Ornstein and Weber had previously reported that Florida allowed at least three physicians to keep treating and prescribing drugs to the poor amid clear signs of possible misconduct.

A number of the top-prescribing Medicaid doctors around the country are listed in ProPublica’s Dollars for Docs database  of payments made by 12 pharmaceutical companies to physicians for speaking and consulting Medicaid, jointly funded by the states and federal government, provides health care coverage to about 60 million low-income enrollees.

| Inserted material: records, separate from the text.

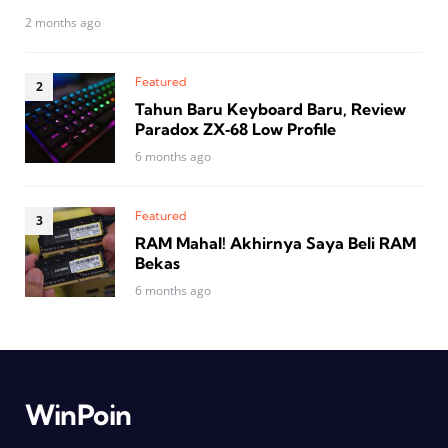
2 months ago
Featured
Tahun Baru Keyboard Baru, Review
Paradox ZX‑68 Low Profile
6 months ago
Featured
RAM Mahal! Akhirnya Saya Beli RAM
Bekas
6 months ago
WinPoin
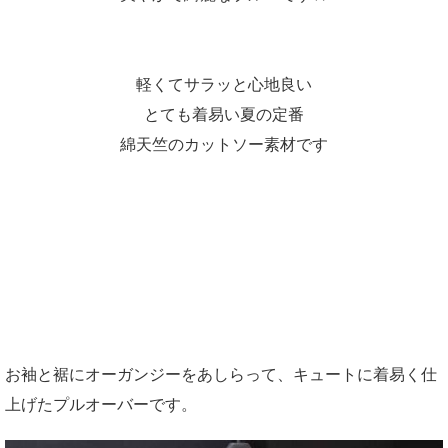
軽くてサラッと心地良い
とても着易い夏の定番
綿天竺のカットソー素材です
お袖と裾にオーガンジーをあしらって、キュートに着易く仕
上げたプルオーバーです。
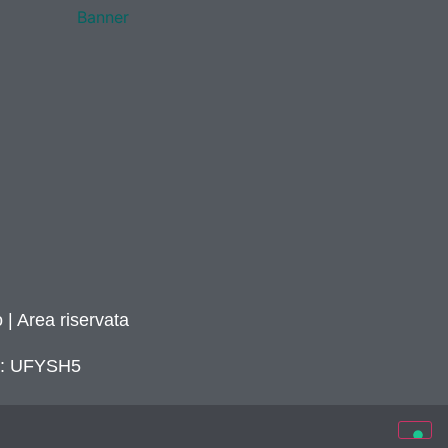
 | Area riservata
ca: UFYSH5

Oklahoma’s Aden Evening News on reported that thousands of pain pills are missing from Calloway Nursing Home. Police have launched an investigation.  Between 2,000 and 3,000 Lortab pills were discovered missing during a routine state audit.  Why didn’t the nursing home know it was missing the narcotics? 

Several employees are suspected of stealing and distributing the drug, but no employees have been arrested.


ABC News out of Chicago, Illinois reported the sentencing of nursing home employee Marty Himebaugh for criminal neglect that led to the death of 6 nursing home residents.  In 2006 six patients died from over-medication of morphine.  Himebaugh, a nurse for Woodstock Residence Nursing Center pleaded guilty to one count of criminal neglect and the five other charges were dropped.

Himebaugh will not serve any jail time.  Himebaugh was sentenced to only two years of probation. There are still civil cases against Himbaugh that have yet to come to court.  One of the plaintiff attorneys for one family was frustrated with the prosecution’s inability to prove the range of charges found during the investigation.